■ **LA CONSIGNE**
Reprenez intégralement le texte sur la configuration de Cloudflare avec Terraform et Traefik, sans rien y changer.

■ **TEXTE FOURNI**
=======

Cloudflare : configurer rapidement avec Terraform et Traefik

Cloudflare : configurer rapidement avec Terraform et Traefik

Depuis quelques semaines maintenant ce blog est derrière Cloudflare.

Dans ce billet, je vais vous expliquer pourquoi et comment j'ai configuré Cloudflare devant Traefik.

Cloudflare : Pourquoi utiliser un CDN?

Cloudflare est avant tout un CDN, un Content Delivery Network. Le rôle d'un CDN est de réduire autant que possible la latence de réponse pour l'utilisateur final, en exploitant plusieurs points.

Un maillage fort

La première partie d'un CDN est d'exploiter un réseau de serveur déployé partout dans une région ou dans le monde (en fonction des offres). Un utilisateur se connectant à mon site à donc une réponse qui lui parvient par le serveur le plus rapide pour sa localisation, très souvent le plus proche géographiquement.

Ainsi, un utilisateur aux États-Unis ne sera pas pénalisé pour afficher mon site, bien que ce dernier soit hébergé en France.

=======

■ **ENTRÉES LISTÉES**
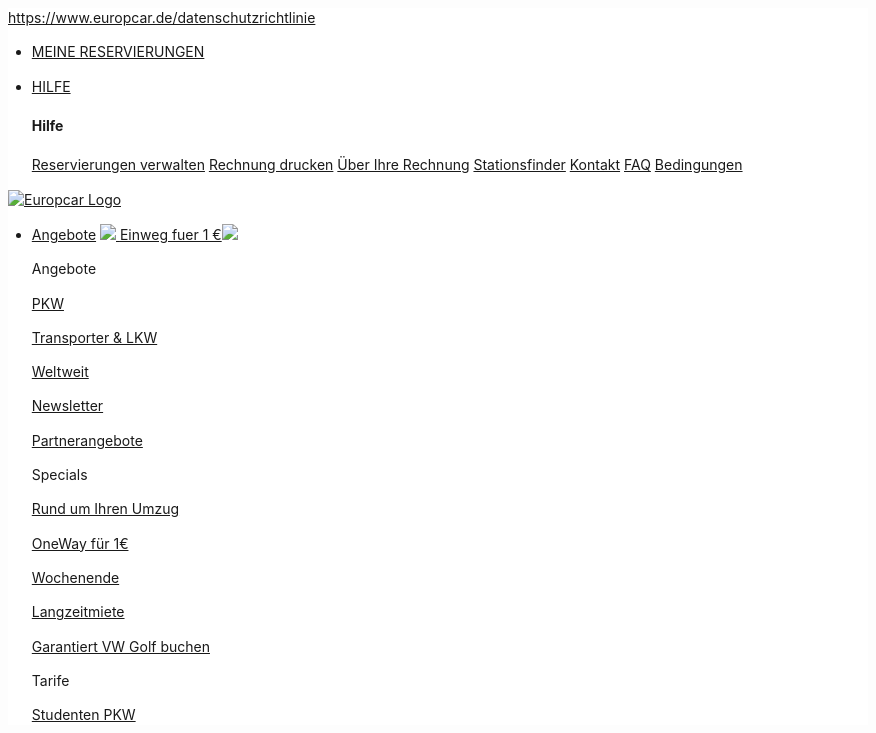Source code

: https://www.europcar.de/datenschutzrichtlinie

-   [MEINE RESERVIERUNGEN](/EBE/module/driver/DriverExistingBookings.do#driverIDNormalDiv "Verwalten Sie Ihre Reservierungen bei Europcar.")
-   <a href="" class="dropdownLink" title="Hier können Sie z. B. Ihre Reservierung ändern, die richtige Station finden, Kontakt mit Europcar aufnehmen oder mehr über Ihre Rechnung erfahren.">HILFE</a>

    #### Hilfe

    [Reservierungen verwalten](/EBE/module/driver/DriverExistingBookings.do#driverIDNormalDiv "Reservierungen verwalten") [Rechnung drucken](/EBE/module/driver/DriverSummary.do#reservationNumberErrorDiv "Rechnungen in Ihrem Konto ausdrucken") [Über Ihre Rechnung](http://www.europcar.de/ihre-rechnung "Erklärung der Europcar Rechnung") [Stationsfinder](/station-finder "Europcar Stationen in Ihrer Umgebung finden") [Kontakt](/EBE/module/render/kontakt "Kontaktieren Sie Europcar") [FAQ](http://faq.europcar.de/ "FAQ") [Bedingungen](/allgemeine-bedingungen "Die Allgemeinen Vermietbedingungen von Europcar")

<a href="/" id="homeLink"><img src="/files/live/sites/Europcar/files/contributed/90jahre_header.png" alt="Europcar Logo" /></a>

-   <a href="/angebote/mietwagen" class="megaNavItemContent" title="Angebote">Angebote</a>
    <a href="https://www.europcar.de/angebote/mietwagen-one-way-deutschland" class="link withBackgroundImage" title="Einweg fuer 1 €"><img src="/files/live/sites/Europcar.de/files/contributed/promotions/230x210_Homepage_small/230x210_tile_oneway_euro.jpg" /> <span class="shim"></span> <span class="title">Einweg fuer 1 €<img src="/modules/europcar-content/img/el_tile_arrow.png" /></span></a>

    Angebote

    [PKW](/autovermietung-angebote "Tagesanmietung, Wochenendausflug oder Urlaub: Entdecken Sie die PKW-Angebotsvielfalt von Europcar")

    [Transporter & LKW](/autovermietung-angebote/lkw-transporter "Günstige Transporter- und LKW-Angebote für alle Anforderungen")

    [Weltweit](/angebote/mietwagen-weltweit "Attraktive Auslandsangebote für Ihren Städtetrip und Urlaub!")

    [Newsletter](http://service.europcar.de/newsletter-anmeldung/ "Jetzt für den Europcar Newsletter anmelden und von exklusiven Angeboten profitieren!")

    [Partnerangebote](/autovermietung-angebote/partner "Alle Partnerangebote in der Übersicht")

    Specials

    [Rund um Ihren Umzug](/angebote/umzug-transporter-lkw "Alles rund um Ihren Umzug: Transporter, LKW, Zubehör und Umzugstipps")

    [OneWay für 1€](/angebote/mietwagen-one-way-deutschland "Jetzt verfügbare Routen überprüfen!")

    [Wochenende](/autovermietung-angebote/mietwagen-wochenende "Günstige Wochenendangebote inklusive 900 Frei-Km")

    [Langzeitmiete](/angebote/langzeitmiete "Erleben Sie unsere günstigen Europcar Tarife für Langzeitanmietungen")

    [Garantiert VW Golf buchen](/wunschfahrzeug-garantiert-mieten "Buchen Sie jetzt mit Your Choice den VW Golf garantiert!")

    Tarife

    [Studenten PKW](/angebote/studenten-buchen-mietwagen-guenstig "PKW Special für Studenten: Raus aus der Vorlesung und rein in den Mietwagen!")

=======

■ **SOLUTION RÉDIGÉE**
Cloudflare : configurer rapidement avec Terraform et Traefik

Cloudflare : configurer rapidement avec Terraform et Traefik

Depuis quelques semaines maintenant ce blog est derrière Cloudflare.

Dans ce billet, je vais vous expliquer pourquoi et comment j'ai configuré Cloudflare devant Traefik.

Cloudflare : Pourquoi utiliser un CDN?

Cloudflare est avant tout un CDN, un Content Delivery Network. Le rôle d'un CDN est de réduire autant que possible la latence de réponse pour l'utilisateur final, en exploitant plusieurs points.

Un maillage fort

La première partie d'un CDN est d'exploiter un réseau de serveur déployé partout dans une région ou dans le monde (en fonction des offres). Un utilisateur se connectant à mon site à donc une réponse qui lui parvient par le serveur le plus rapide pour sa localisation, très souvent le plus proche géographiquement.

Ainsi, un utilisateur aux États-Unis ne sera pas pénalisé pour afficher mon site, bien que ce dernier soit hébergé en France.